Work task 1: In the passage on DNA and electromagnetic fields below, rewrite the paragraph beginning "There are various points to explore" more concisely, keeping its main facts.
Work task 2: According to the quotation from Canev et al. in the passage on DNA and electromagnetic fields, what are chromosomes "amazingly similar" to in construction and function?

Passage shown:
══════════

Pablo Andueza Munduate

It's evident that DNA as a fundamental part on living cells must interact with electromagnetic fields if those are expressions of life and mind, there are various clues that points towards this postulate as the chromosomal electrical properties or the characteristics of the proton clouds in repetitive sequences. ...

There are various points to explore, firstly it must be mentioned that still we have a limited ability to predict the transcription of genes based on their regulatory sequences and this is because we are missing a key piece on the regulatory mechanism: electromagnetic fields. Maybe is a good starting point read what Canev et al. [1] wrote about electrical properties of DNA:

" Our studies reveal previously unidentified electrical properties of chromosomes: (1) chromosomes are amazingly similar in construction and function to electrical transformers; (2) chromosomes possess in their construction and function, components similar to those of electric generators, conductors, condensers, switches, and other components of electrical circuits; (3) chromosomes demonstrate in nano-scale level electromagnetic interactions, resonance, fusion and other phenomena similar to those described by equations in classical physics. These electrical properties and phenomena provide a possible explanation for unclear and poorly understood mechanisms in clinical genetics including: (a) electrically based mechanisms responsible for breaks, translocations, fusions, and other chromosomal abnormalities associated with cancer, intellectual disability, infertility, pregnancy loss, Down syndrome, and other genetic disorders; (b) electrically based mechanisms involved in crossing over, non-disjunction and other events during meiosis and mitosis; (c) mechanisms demonstrating heterochromatin to be electrically active and genetically important."

══════════

Listed entries:
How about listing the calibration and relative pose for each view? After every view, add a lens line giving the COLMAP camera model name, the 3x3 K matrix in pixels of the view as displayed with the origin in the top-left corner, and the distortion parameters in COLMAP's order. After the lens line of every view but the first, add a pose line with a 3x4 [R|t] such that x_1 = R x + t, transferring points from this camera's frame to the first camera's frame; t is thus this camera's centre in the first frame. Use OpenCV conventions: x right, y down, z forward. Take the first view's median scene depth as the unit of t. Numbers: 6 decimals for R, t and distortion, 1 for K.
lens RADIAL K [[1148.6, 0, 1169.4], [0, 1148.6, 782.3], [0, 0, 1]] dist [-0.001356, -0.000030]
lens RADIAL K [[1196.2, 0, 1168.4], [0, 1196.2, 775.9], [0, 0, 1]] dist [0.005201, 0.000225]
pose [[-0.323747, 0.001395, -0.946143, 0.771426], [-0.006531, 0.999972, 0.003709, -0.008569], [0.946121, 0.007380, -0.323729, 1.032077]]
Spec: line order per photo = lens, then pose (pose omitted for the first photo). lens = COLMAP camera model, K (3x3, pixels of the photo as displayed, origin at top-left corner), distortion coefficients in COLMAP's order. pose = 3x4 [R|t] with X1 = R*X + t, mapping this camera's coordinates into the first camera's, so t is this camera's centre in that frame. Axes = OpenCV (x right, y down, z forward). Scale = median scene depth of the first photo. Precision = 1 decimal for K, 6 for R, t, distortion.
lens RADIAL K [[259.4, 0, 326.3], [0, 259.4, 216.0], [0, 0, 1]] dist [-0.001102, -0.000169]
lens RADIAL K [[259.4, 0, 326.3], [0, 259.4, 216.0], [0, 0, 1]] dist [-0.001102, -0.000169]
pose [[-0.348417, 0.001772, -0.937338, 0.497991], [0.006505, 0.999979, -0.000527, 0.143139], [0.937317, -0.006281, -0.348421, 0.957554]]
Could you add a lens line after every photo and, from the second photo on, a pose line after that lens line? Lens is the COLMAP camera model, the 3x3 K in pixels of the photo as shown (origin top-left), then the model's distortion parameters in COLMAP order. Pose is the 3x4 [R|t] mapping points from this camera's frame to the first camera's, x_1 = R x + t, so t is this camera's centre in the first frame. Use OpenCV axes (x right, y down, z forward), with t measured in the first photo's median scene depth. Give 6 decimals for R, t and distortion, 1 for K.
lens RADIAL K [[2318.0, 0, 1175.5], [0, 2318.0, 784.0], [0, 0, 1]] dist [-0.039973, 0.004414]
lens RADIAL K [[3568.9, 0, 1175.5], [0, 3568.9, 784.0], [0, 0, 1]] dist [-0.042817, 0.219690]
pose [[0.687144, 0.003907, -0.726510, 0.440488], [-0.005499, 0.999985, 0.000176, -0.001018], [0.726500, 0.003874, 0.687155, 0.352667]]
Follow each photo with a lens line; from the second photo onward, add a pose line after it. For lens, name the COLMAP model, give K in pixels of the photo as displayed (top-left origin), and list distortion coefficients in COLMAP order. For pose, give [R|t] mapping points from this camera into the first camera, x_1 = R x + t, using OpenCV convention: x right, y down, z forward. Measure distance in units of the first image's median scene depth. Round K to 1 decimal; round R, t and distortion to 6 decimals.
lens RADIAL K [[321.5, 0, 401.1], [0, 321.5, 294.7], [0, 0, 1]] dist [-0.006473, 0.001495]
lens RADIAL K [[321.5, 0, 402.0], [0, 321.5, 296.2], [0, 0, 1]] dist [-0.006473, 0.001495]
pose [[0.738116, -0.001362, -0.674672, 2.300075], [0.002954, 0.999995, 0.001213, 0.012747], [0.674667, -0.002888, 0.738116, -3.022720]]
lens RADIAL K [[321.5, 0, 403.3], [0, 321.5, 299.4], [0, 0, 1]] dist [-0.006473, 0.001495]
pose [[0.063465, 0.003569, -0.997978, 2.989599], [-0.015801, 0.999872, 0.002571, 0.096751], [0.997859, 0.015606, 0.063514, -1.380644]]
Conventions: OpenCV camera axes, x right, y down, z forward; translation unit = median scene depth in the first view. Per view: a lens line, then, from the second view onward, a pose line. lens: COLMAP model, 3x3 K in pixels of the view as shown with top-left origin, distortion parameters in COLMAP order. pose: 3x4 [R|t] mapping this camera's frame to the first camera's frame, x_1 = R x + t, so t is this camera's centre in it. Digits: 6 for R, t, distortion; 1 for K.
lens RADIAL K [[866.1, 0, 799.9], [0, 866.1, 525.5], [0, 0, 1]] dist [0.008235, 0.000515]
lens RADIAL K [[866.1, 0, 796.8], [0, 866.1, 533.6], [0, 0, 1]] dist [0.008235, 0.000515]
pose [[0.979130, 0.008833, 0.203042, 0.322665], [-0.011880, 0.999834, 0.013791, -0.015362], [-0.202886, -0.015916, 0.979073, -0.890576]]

══════════

Task output 1: Our ability to predict gene transcription from regulatory sequences is still limited because a key piece of the regulatory mechanism, electromagnetic fields, is missing. A good starting point is what Canev et al. [1] wrote about the electrical properties of DNA.

Task output 2: Electrical transformers.